Sanık Özden ÖRNEK 25/02/2010 tarihinde Cumhuriyet Başsavcılığımızca alınan ifadesinden özetle; "Balyoz Planını basından öğrendiğini, SAKAL, ÇARŞAF, ORAJ ve SUGA Planları hakkında hiç bir bilgisinin olmadığını, bu konuyla ilgili olarak hiç bir kimseyle konuşmadığını ve işbirliğinde bulunmadığını, 5-7 Mart 2003 tarihinde düzenlenen Plan seminerine katılmadığını, 1. Ordu komutanlığı ile hiç bir şekilde askeri ve hiyerarşik ilişkisinin bulunmadığını, Çetin Doğan ile insani ilişkiler dışında bir ilişkisinin olmadığını, 2000 yılında Kuzey Deniz Saha Komutanı iken bir Suga planına imza attığını ancak bu planını içeriğinin kendisine gösterilen Suga Harekat Planından farklı olduğunu, kendisine gösterilen Suga Harekat Planı isminde bir planı ise duymadığını ve hazırlamadığını, bu plan kapsamında hiç bir görevlendirme yapmadığını, kendisine gösterilen EK-A görev bölümü, EK-B çalışma gurupları görev bölümü, Amirallere ait isimlerin bulunduğu listeleri kendisinin hazırlamadığını, bu konuda bilgi sahibi olmadığını, ayrıca bu listelerin kim tarafından hazırlandığı konusunda bilgi sahibi olmadığını, ALİ TÜRKŞEN, CEM AZİZ ÇAKMAK, M. NURİ ALACALI, ÜMİT ÖZCAN, DURSUN ÇİÇEK, ALİ SEMİH ÇETİN ve LEVENT ÇEHRELİ'yi görev nedeniyle tanıdığını ancak bu şahıslar tarafından kendisine gösterilen SUGA harekat planı kapsamında liste hazırlayıp hazırlamadıklarını bilmediğini, M. FERHAT ÇOLPAN, F. ULUÇ YEĞİN, HAKAN ÇELİKCAN, NİHAT ALTINBULAK, ERCAN İRENÇİN ve TAYLAN ÇAKIR isimli şahısları tanımadığını, bu şahıslar tarafından bir liste hazırlanıp hazırlanmadığını bilmediğini, atılı suçla bir ilgisinin bulunmadığını...." beyan etmiştir.
Sanık yargılama aşamasındaki Savunmasında özetle:
“Benim Balyoz Planı ve ekleri, Süga Planı ve eki, bilgi notu ve ekleri ile Donanma Komutanlığından çıkan belgelerden 5-7 Mart 2003 tarihinde 1. Ordu Komutanlığı’nda icra edilen plan seminerinden bilgim yoktur.
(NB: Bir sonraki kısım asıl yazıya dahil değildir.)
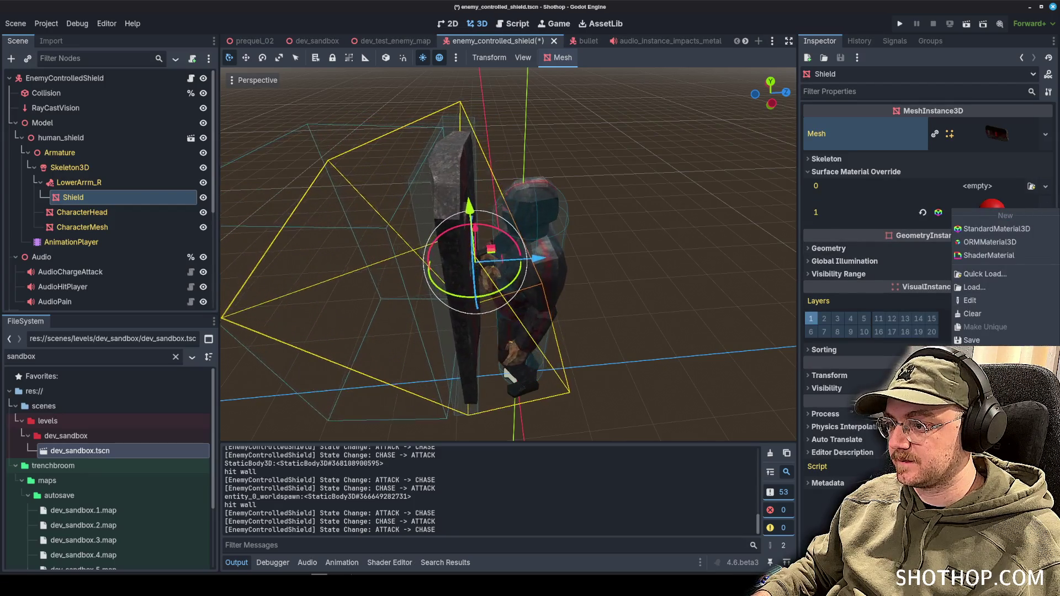
{"action": "left_click", "coordinate": [988, 229]}
- Make the material Unshaded with a pale-yellow albedo, save, and return to dev_test_enemy_map
{"action": "scroll", "coordinate": [851, 277], "scroll_direction": "down", "scroll_amount": 3}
Bu konularla ile ilgili olarak hiç kimse ile görüşme yapmadım, hiç kimseye emir vermedim belge olarak kabul edilen bütün yazılar benim iradem dışında yazılmış ve ismim iradem dışında kullanılmıştır.
Biz denizciler olarak 3-7 Mart 2003 tarihlerinde kendi harp oyunu salonumuzda elektronik harp oyunu oynayacaktık. Oynayacağımız oyunun ne balyoz ne de sıkıyönetim veya Emasya ile ilgisi yoktu ve açık denizde gerçek bir harp oyunuydu. Dolaysıyla aynı tarihte 1. Ordu İstanbul’da icra edilen plan seminerine aramızdan kimse katılmadı. Eğer bir darbe planı yönünden 1.Ordu ile aramızda işbirliği varsa onların icra ettiği seminere katılmamız için bundan ideal bir zaman olmazdı. Katılmamamız bile daha önceden aramızda bir işbirliği yapmadığımızı göstermez mi? İsteseydik bu harp oyunun tarihi ayarlayabilirdik bu harp oyunu 1 Mart tezkeresi dolayısıyla gelişen durum üzerine benim teklifim ve kuvvet komutanın onayı ile son güne ertelendi bir daha da oynayamadık.
Suga Planında ne ıslak ne de kuru imzam veya benden herhangi bir iz yoktur. Birilerinin benim bilgim ve iradem dışında yazdığı bir metindir. İmza bloğunda var olduğu iddia edilen adım ve soyadım benim iradem dışında oraya yazılmıştır. Benim emrim üzerine hazırlandığına dair en ufak bir kanıt veya bilgi yoktur. Planın eğer plan demek doğruysa kim tarafından hazırlandığı belli değildir. Şaibeli olan 11 nolu CD içerisinde yer almaktadır. Planın 1. Ordudan çalıntı yoluyla ele geçirildiği iddia edilmektedir. Balyoz Planı iç güvenlik ile ilgili bir harekât planı Suga ise denizde icra edilecek bir deniz harekât planıdır.Balyoz planıyla suga planı arasında vazife birliği yok, söylem birliği yok, personel görevlendirilmesinde benzerlik yok, sonuç olarak bir ilişki de yok. Olması da mümkün değil. Suga planı 5–7 Mart 2003 tarihlerinde icra edilen seminerde ne açık ne de üstü kapalı şekilde tartışılmamıştır.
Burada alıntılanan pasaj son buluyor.